Exercise: Print all of the records. Exclude the images.

Available records:
------------

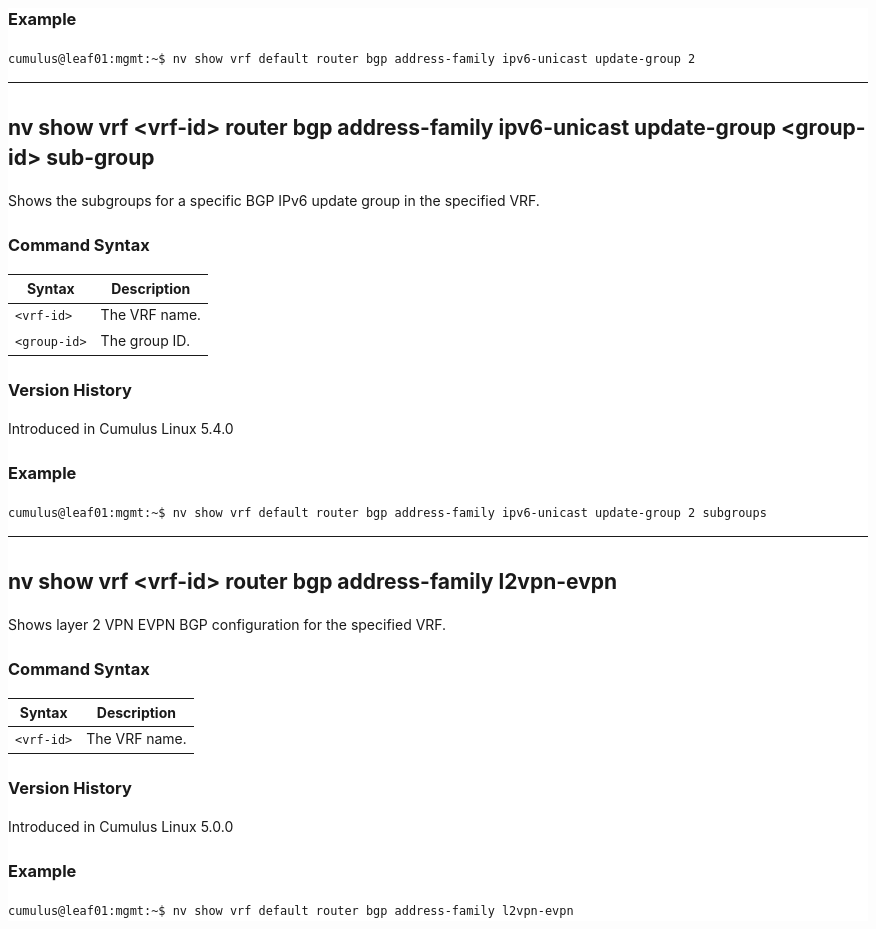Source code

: ### Example

```
cumulus@leaf01:mgmt:~$ nv show vrf default router bgp address-family ipv6-unicast update-group 2
```

- - -

## nv show vrf \<vrf-id\> router bgp address-family ipv6-unicast update-group \<group-id\> sub-group

Shows the subgroups for a specific BGP IPv6 update group in the specified VRF.

### Command Syntax

| Syntax |  Description   |
| --------- | -------------- |
| `<vrf-id>` | The VRF name.|
| `<group-id>` | The group ID.|

### Version History

Introduced in Cumulus Linux 5.4.0

### Example

```
cumulus@leaf01:mgmt:~$ nv show vrf default router bgp address-family ipv6-unicast update-group 2 subgroups
```

- - -

## nv show vrf \<vrf-id\> router bgp address-family l2vpn-evpn

Shows layer 2 VPN EVPN BGP configuration for the specified VRF.

### Command Syntax

| Syntax |  Description   |
| --------- | -------------- |
| `<vrf-id>` |  The VRF name.|

### Version History

Introduced in Cumulus Linux 5.0.0

### Example

```
cumulus@leaf01:mgmt:~$ nv show vrf default router bgp address-family l2vpn-evpn
```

------------

Task output:
Source code

: ### Example

```
cumulus@leaf01:mgmt:~$ nv show vrf default router bgp address-family ipv6-unicast update-group 2
```

- - -

## nv show vrf \<vrf-id\> router bgp address-family ipv6-unicast update-group \<group-id\> sub-group

Shows the subgroups for a specific BGP IPv6 update group in the specified VRF.

### Command Syntax

| Syntax |  Description   |
| --------- | -------------- |
| `<vrf-id>` | The VRF name.|
| `<group-id>` | The group ID.|

### Version History

Introduced in Cumulus Linux 5.4.0

### Example

```
cumulus@leaf01:mgmt:~$ nv show vrf default router bgp address-family ipv6-unicast update-group 2 subgroups
```

- - -

## nv show vrf \<vrf-id\> router bgp address-family l2vpn-evpn

Shows layer 2 VPN EVPN BGP configuration for the specified VRF.

### Command Syntax

| Syntax |  Description   |
| --------- | -------------- |
| `<vrf-id>` |  The VRF name.|

### Version History

Introduced in Cumulus Linux 5.0.0

### Example

```
cumulus@leaf01:mgmt:~$ nv show vrf default router bgp address-family l2vpn-evpn
```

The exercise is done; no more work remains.